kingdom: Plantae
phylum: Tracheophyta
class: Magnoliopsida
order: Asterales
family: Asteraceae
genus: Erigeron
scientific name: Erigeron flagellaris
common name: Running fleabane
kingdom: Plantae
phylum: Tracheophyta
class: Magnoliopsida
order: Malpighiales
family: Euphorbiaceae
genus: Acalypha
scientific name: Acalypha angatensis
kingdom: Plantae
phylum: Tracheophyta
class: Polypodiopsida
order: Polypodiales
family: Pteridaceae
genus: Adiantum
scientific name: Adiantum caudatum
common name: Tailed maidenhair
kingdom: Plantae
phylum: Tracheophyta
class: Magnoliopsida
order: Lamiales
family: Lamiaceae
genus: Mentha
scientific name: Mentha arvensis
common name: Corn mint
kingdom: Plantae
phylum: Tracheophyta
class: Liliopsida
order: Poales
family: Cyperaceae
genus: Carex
###
• _To do_: Reproduce every line of the data above verbatim, in the original order and format.

• _Completed exercise_:
kingdom: Plantae
phylum: Tracheophyta
class: Magnoliopsida
order: Asterales
family: Asteraceae
genus: Erigeron
scientific name: Erigeron flagellaris
common name: Running fleabane
kingdom: Plantae
phylum: Tracheophyta
class: Magnoliopsida
order: Malpighiales
family: Euphorbiaceae
genus: Acalypha
scientific name: Acalypha angatensis
kingdom: Plantae
phylum: Tracheophyta
class: Polypodiopsida
order: Polypodiales
family: Pteridaceae
genus: Adiantum
scientific name: Adiantum caudatum
common name: Tailed maidenhair
kingdom: Plantae
phylum: Tracheophyta
class: Magnoliopsida
order: Lamiales
family: Lamiaceae
genus: Mentha
scientific name: Mentha arvensis
common name: Corn mint
kingdom: Plantae
phylum: Tracheophyta
class: Liliopsida
order: Poales
family: Cyperaceae
genus: Carex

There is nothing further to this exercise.